The New York Stock Exchange (NYSE) and its parent company Intercontinental Exchange (ICE) announced in January this year plans to implement 24/7 trading and real-time settlement for stocks and ETFs via blockchain trading systems supporting multiple chains and custody functions. However, the launch date, underlying blockchain selection, and permission architecture have not yet been disclosed.
Traditional stock and commodity markets are closed on weekends. When major geopolitical events occur during this period, investors cannot adjust their positions through conventional channels. Crypto platforms operate 24/7, filling this liquidity gap. This weekend’s events serve as the largest “stress test” to date, directly validating the practical utility of on-chain finance during market closures.
Hyperliquid’s trading involves derivatives of oil and gold (such as tokenized gold XAUt), not physical assets directly. Currently, this mainly serves as a supplementary channel for institutions when traditional markets are inaccessible, rather than a complete replacement. True TradFi on-chain transfer requires large-scale tokenization of stocks, bonds, and other traditional assets, along with infrastructure standardization—this still takes time.
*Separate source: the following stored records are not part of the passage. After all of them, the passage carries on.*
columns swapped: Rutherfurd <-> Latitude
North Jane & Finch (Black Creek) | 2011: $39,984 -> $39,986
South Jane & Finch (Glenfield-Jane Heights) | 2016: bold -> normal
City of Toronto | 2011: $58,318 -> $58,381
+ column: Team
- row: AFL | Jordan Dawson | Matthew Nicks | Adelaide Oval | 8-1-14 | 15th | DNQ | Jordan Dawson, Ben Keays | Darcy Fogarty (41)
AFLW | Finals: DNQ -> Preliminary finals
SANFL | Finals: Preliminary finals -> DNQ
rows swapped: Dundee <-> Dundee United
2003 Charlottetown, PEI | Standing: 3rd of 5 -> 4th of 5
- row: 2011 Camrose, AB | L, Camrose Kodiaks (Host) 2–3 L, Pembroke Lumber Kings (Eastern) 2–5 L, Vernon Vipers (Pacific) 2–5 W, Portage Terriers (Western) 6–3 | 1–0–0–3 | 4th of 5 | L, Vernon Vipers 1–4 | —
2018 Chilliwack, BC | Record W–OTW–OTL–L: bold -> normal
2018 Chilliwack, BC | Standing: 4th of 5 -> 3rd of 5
If NYSE launches a 24/7 tokenized stock trading platform, it could significantly boost liquidity for traditional assets on-chain and challenge the market position of existing decentralized exchanges like Hyperliquid. The onboarding of substantial institutional capital onto the blockchain could deepen overall market liquidity, marking a key milestone in the mainstream adoption of crypto.